▶ **AIM OF THE EXERCISE**
Write the entries below out again exactly, but skip the pictures.

### RECORDS SUPPLIED ###

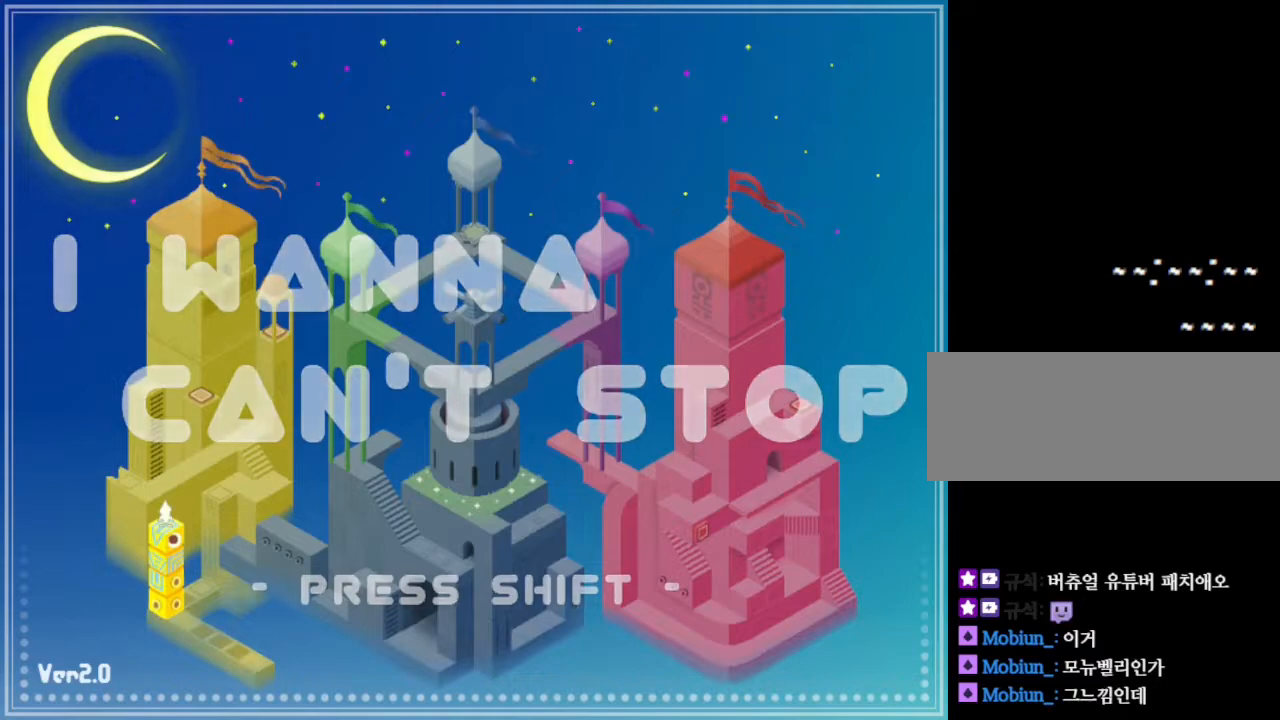
{"keys": [], "events": []}
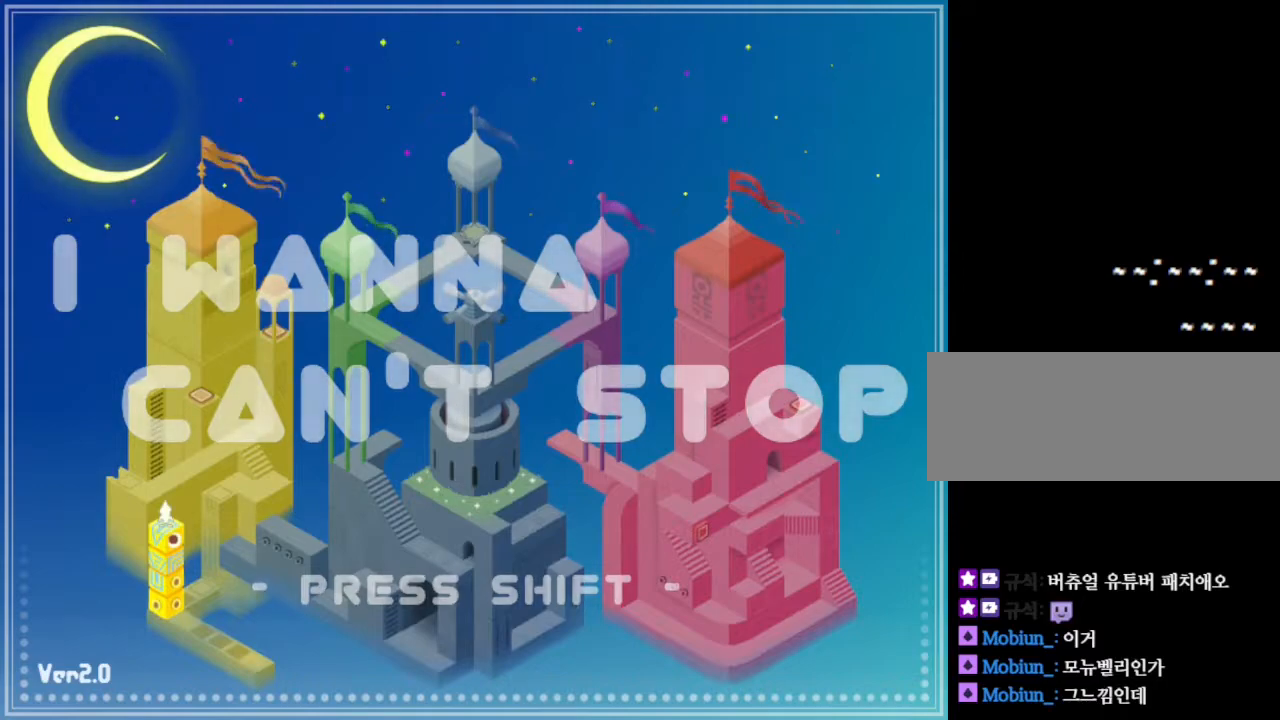
{"keys": [], "events": []}
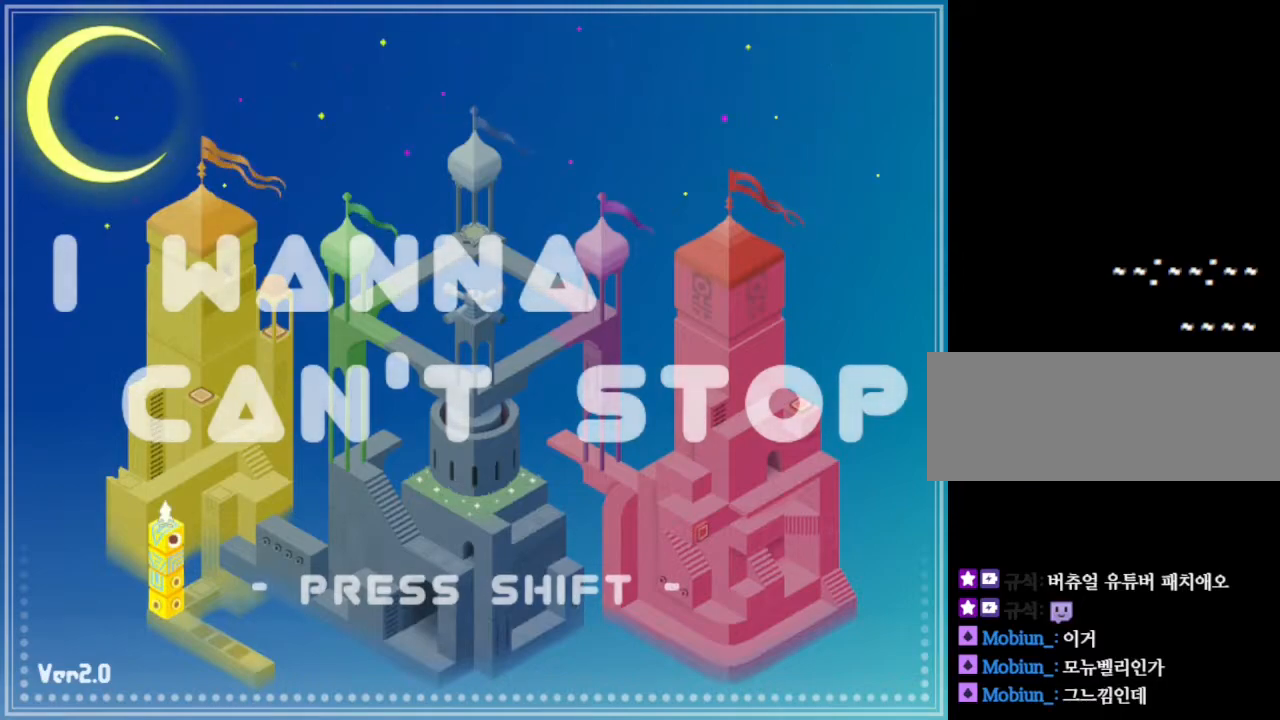
{"keys": [], "events": []}
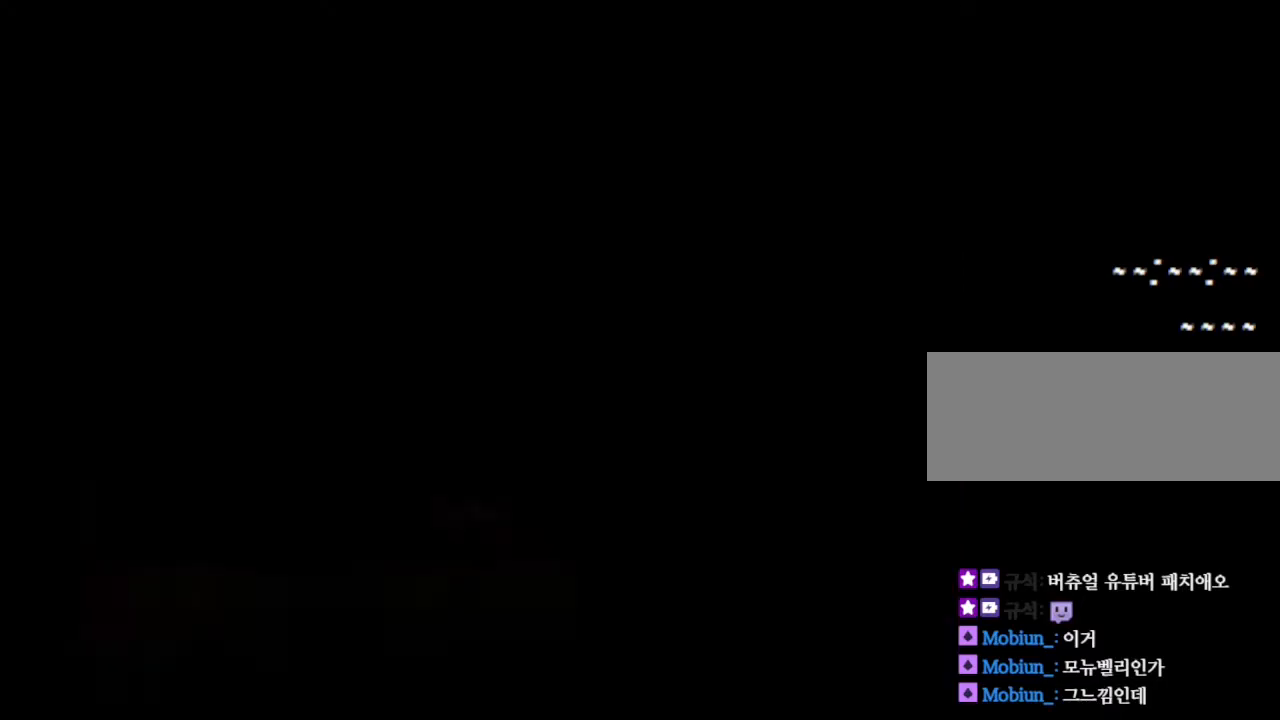
{"keys": [], "events": []}
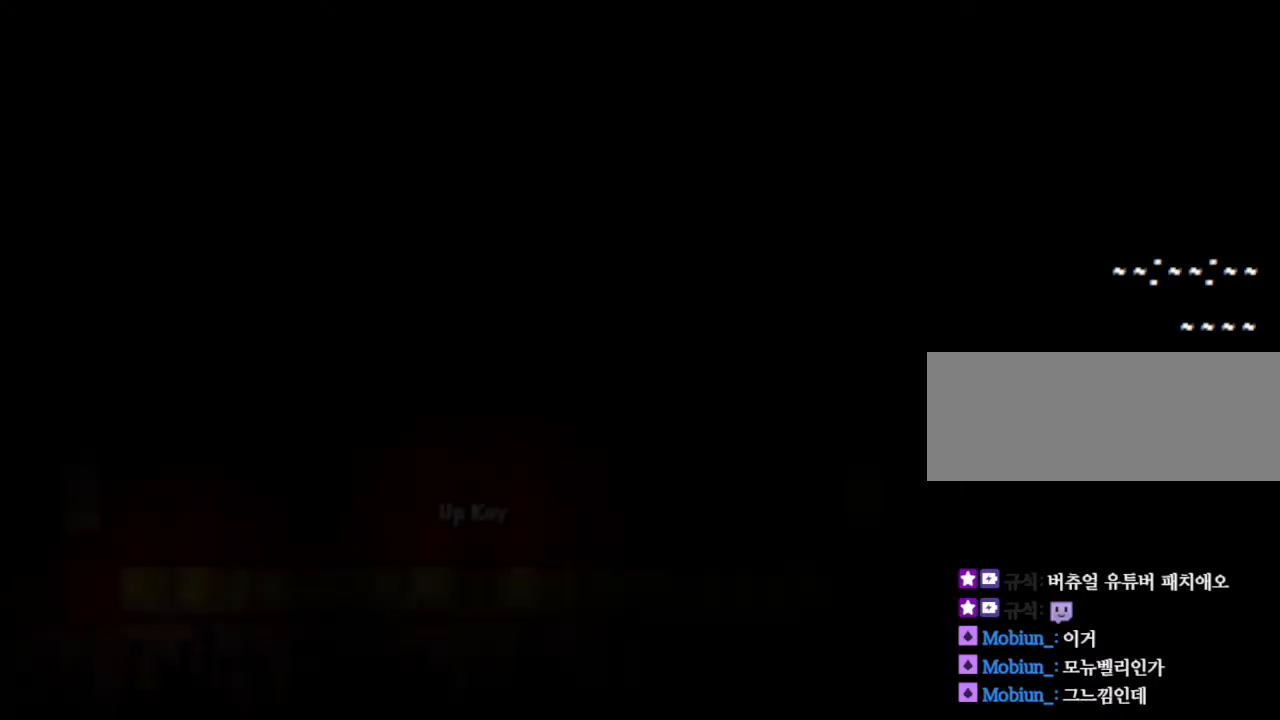
{"keys": [], "events": []}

###

▶ **THE COMPLETED TASK**
{"keys": [], "events": []}
{"keys": [], "events": []}
{"keys": [], "events": []}
{"keys": [], "events": []}
{"keys": [], "events": []}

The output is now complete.